For soups, stews, spaghetti sauce, and other simmered foods, try
packaging the herbs so that you can lift them out before serving.
Gather the stems of fresh herbs into a bundle and tie it firmly
with string. Put dried herbs, which crumble easily, in a tea ball
or muslin tea bag, or tie them into a small square of cheesecloth
or nylon panty hose.
Simmer herbs with soup bones and vegetables, or with vegetables
alone, then strain the broth to use in soups, sauces, or
casseroles, or for cooking rice or pasta.
Pour boiling water over herbs, let it stand for a few minutes as
though brewing tea, then strain it and use it for cooking
vegetables or pasta, poaching fish, or as the liquid when making
bread.
Add a pinch of herbs to the water in the bottom of the pan when
you’re steaming vegetables or other food.
When grilling foods, put a few stems (fresh or dried) of
rosemary, thyme, savory, oregano, or marjoram on the coals to
produce fragrant smoke. Tie fresh stems of those herbs and/or
parsley, basil, or tarragon to a chopstick, and use this herb brush
for basting meat and vegetables as you grill them or roast or broil
them in the oven.
Prepare herb-flavored vinegars and oils, following printed
recipes or experimenting with your own combinations of ingredients.
Simply fill a clean glass jar with fresh herbs, cover them with
cider vinegar or wine vinegar or with olive oil or other cooking
oil, put on the lid, set the jar aside for a few weeks, then strain
out the herbs and rebottle the vinegar or oil. Store flavored
vinegars at room temperature but refrigerate flavored oils. (Don’t
include fresh garlic in flavored oils that you expect to keep
longer than a few days, as it can spoil even when refrigerated.)

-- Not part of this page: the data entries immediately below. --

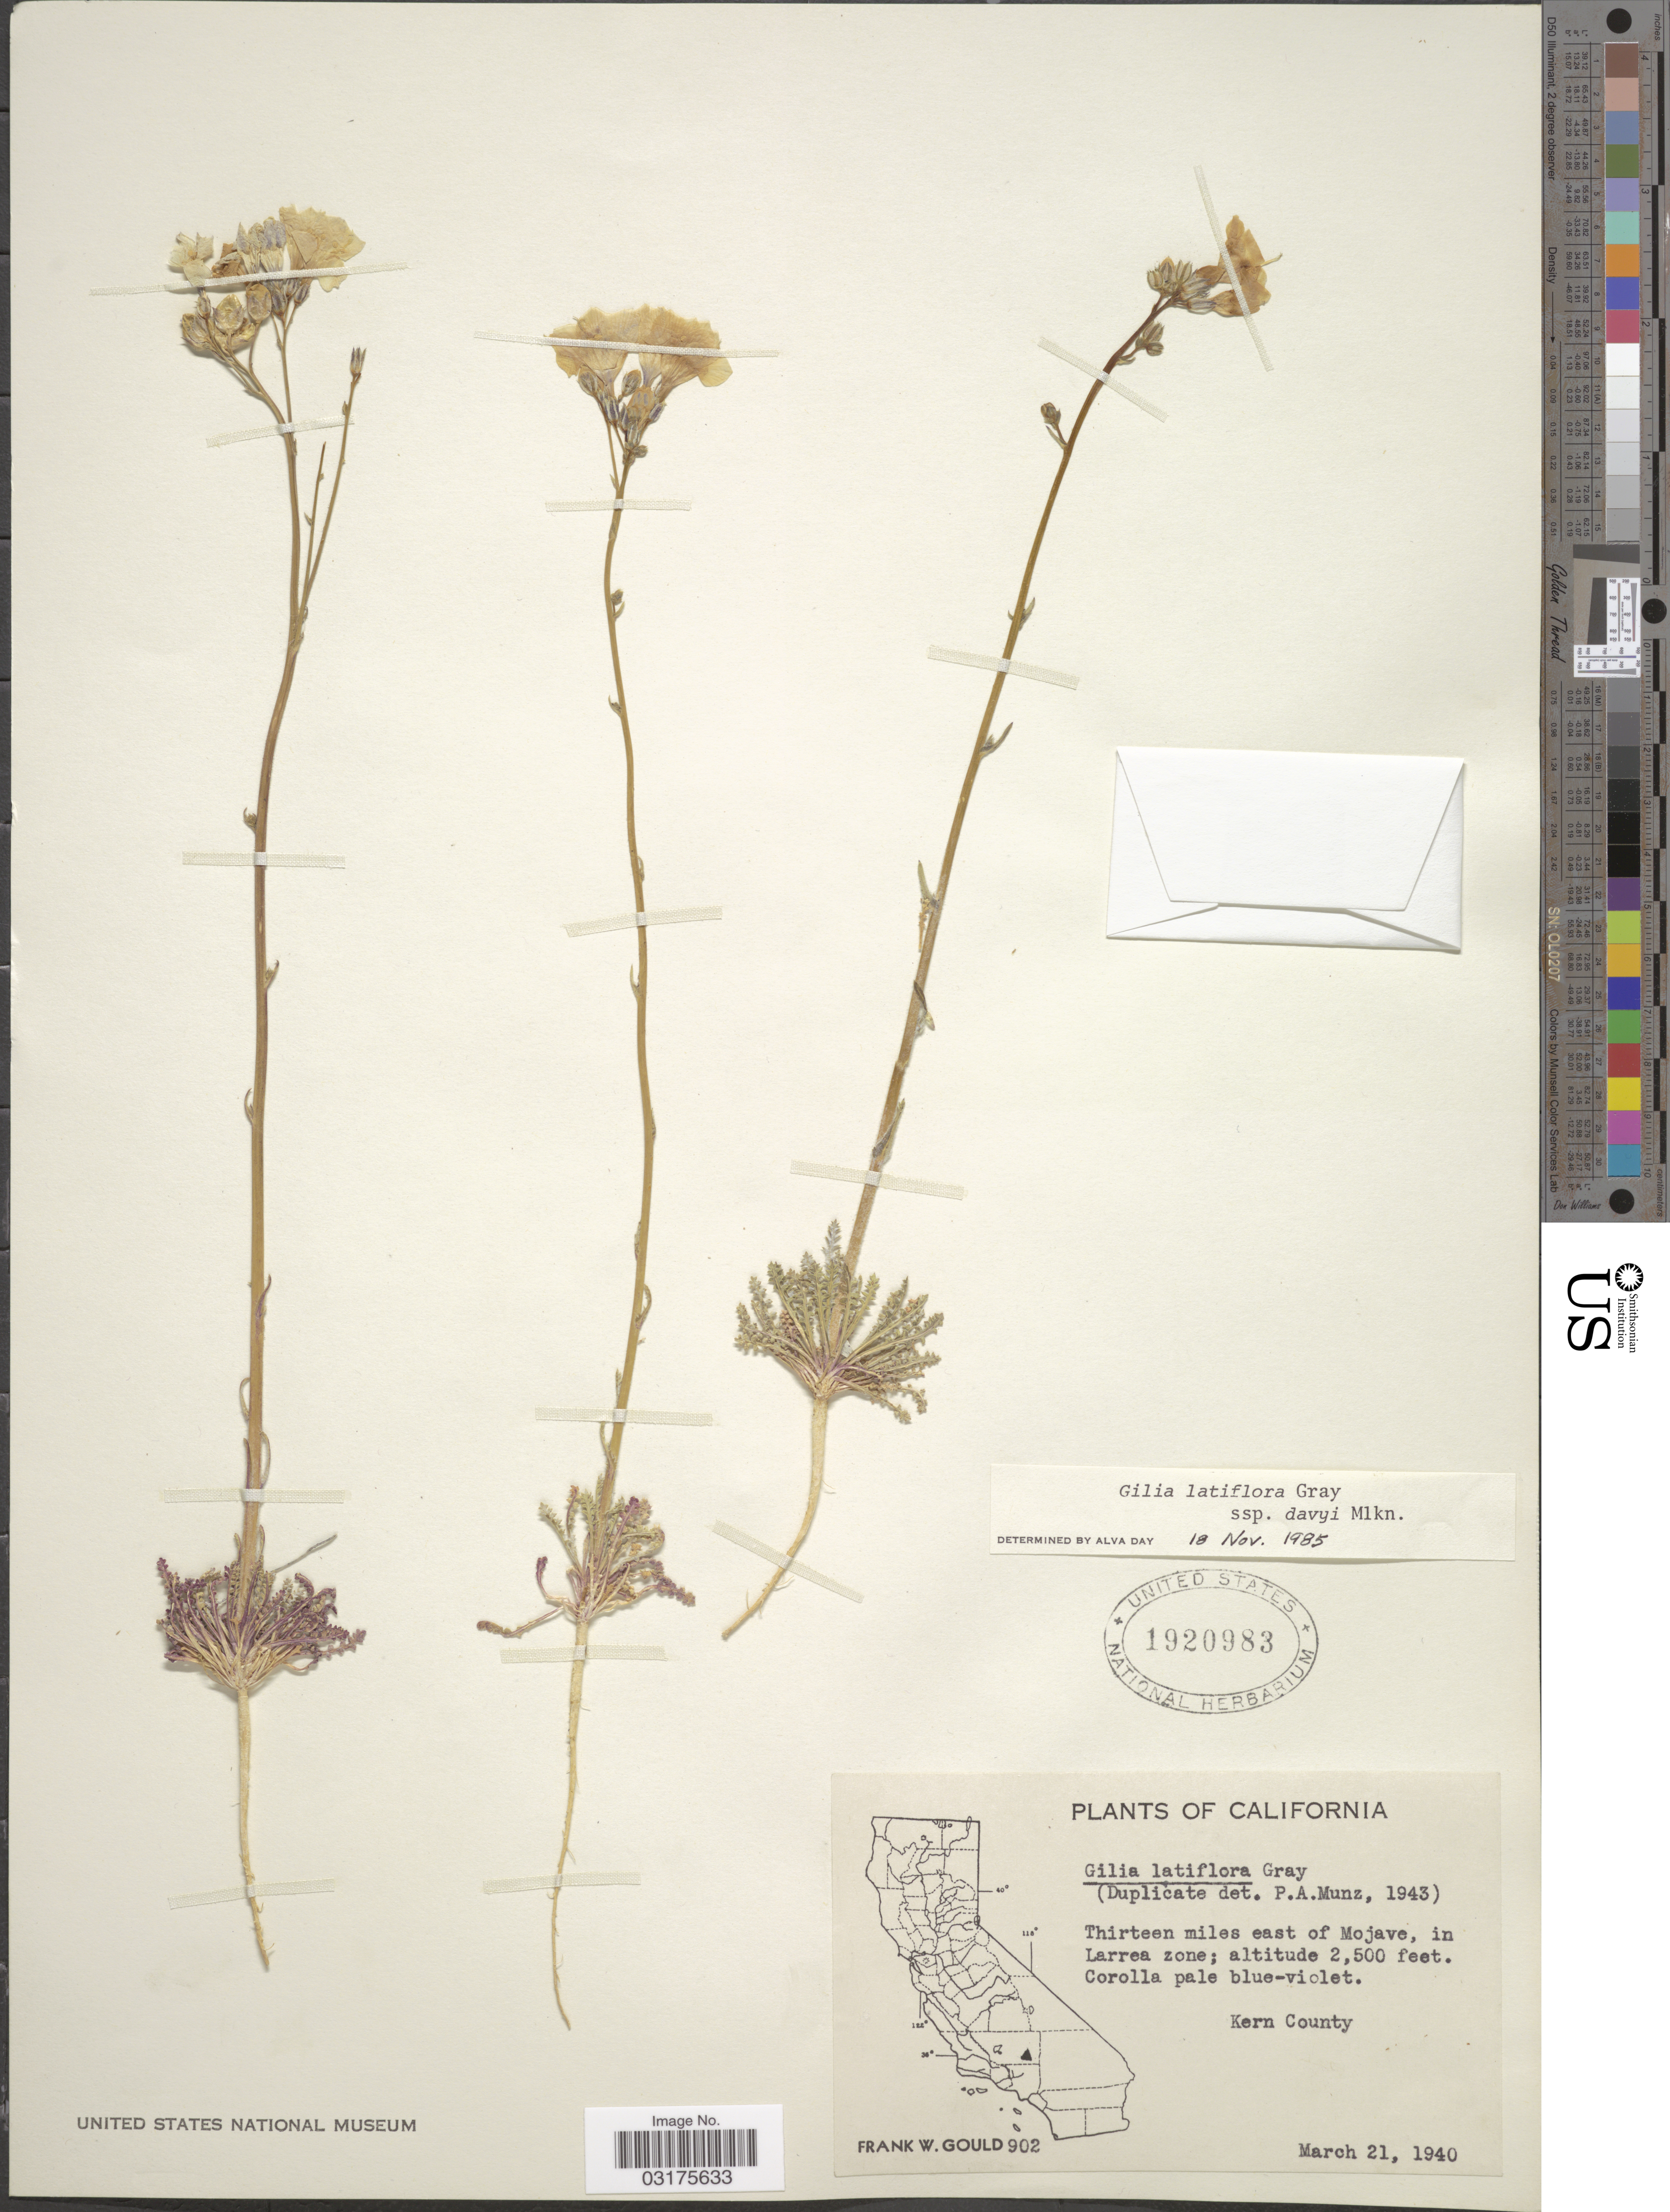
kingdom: Plantae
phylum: Tracheophyta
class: Magnoliopsida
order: Ericales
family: Polemoniaceae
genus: Gilia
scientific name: Gilia latiflora subsp. davyi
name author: (Milliken) A.D. Grant & V.E. Grant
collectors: F. W. Gould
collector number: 902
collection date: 1940-03-21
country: United States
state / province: California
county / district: Kern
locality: Thirteen miles east of Mojave, in Larrea zone. Kern County.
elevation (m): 762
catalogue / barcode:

Sprinkle herb-flavored vinegar on steamed vegetables, add it to
soups and sauces, or use it in marinades. Herb-flavored oil is
also good in marinades, as well as for stir-frying, basting roasted
meats and vegetables, and drizzling over potatoes or pasta. Use it
as the fat in muffin and other bread recipes. Combine an herbed
vinegar with an herbed oil to make a savory salad dressing with no
objectionable flakes. Add salt and pepper to taste.